** Page text follows **
Credibility Interrogatories in Criminal Trials.

AuthorGrigel, Kyle B.
PositionNOTE

Table of Contents Introduction I. Understanding the Problem of Testimonial Ossification A. Sufficiency Review B. Error-Based Review C. Innocence-Based Protections II. Resituating the Jury as Factfinder A. The Jury as Lie Detector B. Two Normative Upshots 1. Informational loss 2. Limits to appellate recovery C. The Promise of Special Factfinding III. Introducing Credibility Interrogatories A. The Proposal 1. Procedural contours and safeguards 2. Form and content 3. Framework for judicial discretion 4. Handling inconsistency B. The Functional Case for Expanded Credibility Factfinding 1. Circumscribing sufficiency 2. Assessing prejudicial error 3. Identifying meritorious claims C. Responding to Three Principal Objections 1. Nullification and lenity 2. Sanctity of the jury verdict 3. Judicial economy Conclusion Introduction

Our criminal justice system is plagued by unreliable testimony. Some witnesses "misperceive, misremember, [or] misdescribe." (1) Some lie--for money, for status, for lenity, or for no reason at all. (2) False and perjured statements are among the foremost causes of wrongful convictions in the United States. (3) In recognition of the danger that unreliable testimony poses, criminal law has erected a net of procedural safeguards to prevent the jury from falling under its influence. (4) But no similar caution is shown on appellate review.

Consider the following scenario. You are wrongfully charged with a serious offense. During trial, the prosecution calls a witness to the stand. The witness lies. He testifies that he saw you fleeing the scene of the crime. To any cautious observer, his testimony would set off alarm bells: He is a jailhouse informant, he has pecuniary motives, and his story melts under cross-examination. For these reasons, the jury declines to credit his testimony during its deliberations. Nevertheless, the jury convicts you on the force of the state's remaining case. You challenge the conviction. What result on appeal?

Your outlook is grim. Under current law, the reviewing court is required to treat the fact of conviction as nearly insurmountable evidence that the jury found the witness's testimony credible. (5) Indeed, it must presume the jury found the testimony so credible as to outweigh any evidence you may have put forward. (6) If the prosecution committed error-even grave error--in bringing its case, this error may be found "harmless" on the theory that the witness's testimony constituted "likely" or "overwhelming" evidence of guilt. (7) The court may decline to order forensic evidence retested, reasoning that the witness's statements defeat your claim of actual innocence. (8) And should new DNA evidence preclude you from having been the perpetrator, a judge may nevertheless cite the witness's testimony as sufficiently probative to obviate the need for a new trial. (9)
** End of Page text **
** Exercise data follows **
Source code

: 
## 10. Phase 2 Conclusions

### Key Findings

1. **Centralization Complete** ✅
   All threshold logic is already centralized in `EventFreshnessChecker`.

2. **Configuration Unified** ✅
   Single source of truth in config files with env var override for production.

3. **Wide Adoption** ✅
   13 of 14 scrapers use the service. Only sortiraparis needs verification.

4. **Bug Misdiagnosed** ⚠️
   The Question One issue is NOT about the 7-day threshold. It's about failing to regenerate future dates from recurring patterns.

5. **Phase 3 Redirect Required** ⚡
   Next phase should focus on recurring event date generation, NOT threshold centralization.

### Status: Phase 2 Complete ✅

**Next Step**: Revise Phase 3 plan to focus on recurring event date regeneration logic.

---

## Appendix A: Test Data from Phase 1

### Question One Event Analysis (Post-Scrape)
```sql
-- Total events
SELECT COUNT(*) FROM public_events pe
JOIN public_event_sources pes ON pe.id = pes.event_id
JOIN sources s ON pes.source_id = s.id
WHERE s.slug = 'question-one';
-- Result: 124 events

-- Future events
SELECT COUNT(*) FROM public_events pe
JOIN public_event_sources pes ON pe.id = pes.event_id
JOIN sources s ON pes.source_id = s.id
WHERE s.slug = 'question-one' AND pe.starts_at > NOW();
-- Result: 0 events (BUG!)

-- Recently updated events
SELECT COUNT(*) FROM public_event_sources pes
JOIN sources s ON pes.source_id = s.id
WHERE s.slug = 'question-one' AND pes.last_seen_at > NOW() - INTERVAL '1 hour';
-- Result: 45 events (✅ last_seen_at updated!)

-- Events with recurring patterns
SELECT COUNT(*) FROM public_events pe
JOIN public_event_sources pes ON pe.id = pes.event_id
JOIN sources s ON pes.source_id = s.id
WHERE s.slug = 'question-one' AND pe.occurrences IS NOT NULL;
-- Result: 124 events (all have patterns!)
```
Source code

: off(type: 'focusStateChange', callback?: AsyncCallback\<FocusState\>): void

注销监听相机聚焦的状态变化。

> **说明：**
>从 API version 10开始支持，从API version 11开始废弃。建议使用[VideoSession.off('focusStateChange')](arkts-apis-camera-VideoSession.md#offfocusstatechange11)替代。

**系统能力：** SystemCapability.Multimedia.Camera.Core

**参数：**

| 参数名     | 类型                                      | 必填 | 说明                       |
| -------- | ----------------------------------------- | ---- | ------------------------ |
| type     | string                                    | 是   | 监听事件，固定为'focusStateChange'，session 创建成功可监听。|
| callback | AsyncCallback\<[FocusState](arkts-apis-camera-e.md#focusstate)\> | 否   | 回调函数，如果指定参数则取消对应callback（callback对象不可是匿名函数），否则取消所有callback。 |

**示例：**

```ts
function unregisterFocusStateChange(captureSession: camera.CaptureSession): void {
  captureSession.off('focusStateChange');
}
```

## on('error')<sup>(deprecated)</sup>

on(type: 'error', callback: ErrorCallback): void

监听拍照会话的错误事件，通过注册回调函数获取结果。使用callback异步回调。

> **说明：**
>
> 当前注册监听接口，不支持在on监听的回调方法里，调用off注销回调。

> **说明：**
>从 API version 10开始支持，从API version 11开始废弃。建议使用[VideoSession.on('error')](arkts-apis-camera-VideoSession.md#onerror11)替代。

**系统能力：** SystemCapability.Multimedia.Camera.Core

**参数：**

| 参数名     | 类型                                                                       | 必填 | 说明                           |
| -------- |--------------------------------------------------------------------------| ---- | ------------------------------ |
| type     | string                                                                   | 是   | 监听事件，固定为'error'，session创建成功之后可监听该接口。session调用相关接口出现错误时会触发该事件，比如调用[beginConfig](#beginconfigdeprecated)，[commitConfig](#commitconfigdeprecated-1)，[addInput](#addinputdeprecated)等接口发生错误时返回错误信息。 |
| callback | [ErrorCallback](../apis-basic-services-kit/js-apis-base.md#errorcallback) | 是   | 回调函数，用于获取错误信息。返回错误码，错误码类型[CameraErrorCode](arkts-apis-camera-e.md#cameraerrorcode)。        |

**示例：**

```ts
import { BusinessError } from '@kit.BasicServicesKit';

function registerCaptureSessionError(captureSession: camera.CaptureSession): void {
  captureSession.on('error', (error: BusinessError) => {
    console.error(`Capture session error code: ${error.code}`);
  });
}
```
** End of Exercise data **
# Exercise tasks
**a)** Copy the stretch of the article on credibility interrogatories from "Consider the following" through "result on appeal?", swapping each "witness" for "bystander".
**b)** Pick up the article on credibility interrogatories in criminal trials after its last sentence and keep writing it.
The lines aren't needed for anything here.

# Answers by task
**a)**
Consider the following scenario. You are wrongfully charged with a serious offense. During trial, the prosecution calls a bystander to the stand. The bystander lies. He testifies that he saw you fleeing the scene of the crime. To any cautious observer, his testimony would set off alarm bells: He is a jailhouse informant, he has pecuniary motives, and his story melts under cross-examination. For these reasons, the jury declines to credit his testimony during its deliberations. Nevertheless, the jury convicts you on the force of the state's remaining case. You challenge the conviction. What result on appeal?

**b)**
The manner in which judicial presumptions surrounding bad testimony inhibit appellate review is a problem this Note calls "testimonial ossification." (10) Recent scholarship has begun to examine its causes, but no work has treated the phenomenon comprehensively. (11) Thus, few commentators have questioned that the jury's general verdict can be read to imply credibility judgments about specific witnesses. (12) Instead, they blame the jury for mishandling unreliable testimony. (13) And their reform proposals primarily center on changing the standard of appellate review so as to give judges greater freedom to act as independent "lie detectors." (14) These proposals miss the mark. For all their faults, jurors have important things to say about witness reliability. Our criminal justice system is made worse--not better--when it declines to listen to them. And requiring appellate courts to come to their own credibility judgments is inefficient, inaccurate, and contrary to the jury's proper democratic function.

This Note proposes an alternative solution: a trial-level prophylactic in the form of carefully drafted special interrogatories. (15) Commentators have largely brushed over this possibility, reasoning that findings beyond the general verdict are disfavored in criminal trials. (16) But are they really? Special interrogatories have a long--if misunderstood--history in American criminal law. (17) And recent years have seen a pronounced resurgence in their use. (18) To date, only a handful of works have provided commentary on this resurgence. (19) Those handful have had an outsize influence on state and federal law. (20) But little ink has been spilled on the potential of special interrogatories to combat wrongful convictions--and still less on how such a move might be made palatable to courts. (21)

This Note attempts to fill that void. It argues that defendants facing suspect testimony could protect themselves by requesting judicially administered "credibility interrogatories." Should the jury vote to convict, the judge would present the jurors with a set of special interrogatories asking them to indicate if they unanimously found certain witnesses' testimony too unreliable to credit. This simple intervention solves a range of issues currently hindering criminal appeals. And it does so in a manner consistent with current law. (22) There is no need for statutory amendment, no departure from precedent. By repurposing a tool already used by trial courts, this proposal empowers judges and defense counsel to head testimonial ossification off at the pass.

This Note proceeds in three Parts. Part I illustrates how the legal fiction of deference to juries' credibility judgments allows bad testimony to derail sufficiency, error-based, and innocence-based review. Each Subpart begins with an exposition of current doctrine and closes with an illustration underscoring the danger it poses. Part II calls into question the presumptions which give rise to testimonial ossification. It highlights the costs of ignoring jury judgments, the danger of turning reviewing courts into lie detectors, and the potential utility of targeted jury factfinding. Part III shows how courts could combat testimonial ossification through the use of credibility interrogatories. It explains the instrument's optimal form and function, argues for its potential to facilitate criminal appeals, and responds to some of the practical and doctrinal objections that might be raised.

  1. Understanding the Problem of Testimonial Ossification

    Bad testimonial evidence creates a number of difficulties for postconviction review, a phenomenon which this Note labels "testimonial ossification." This Part explores how testimonial ossification impedes three important avenues for challenging wrongful convictions: sufficiency review, error-based review, and innocence-based protections.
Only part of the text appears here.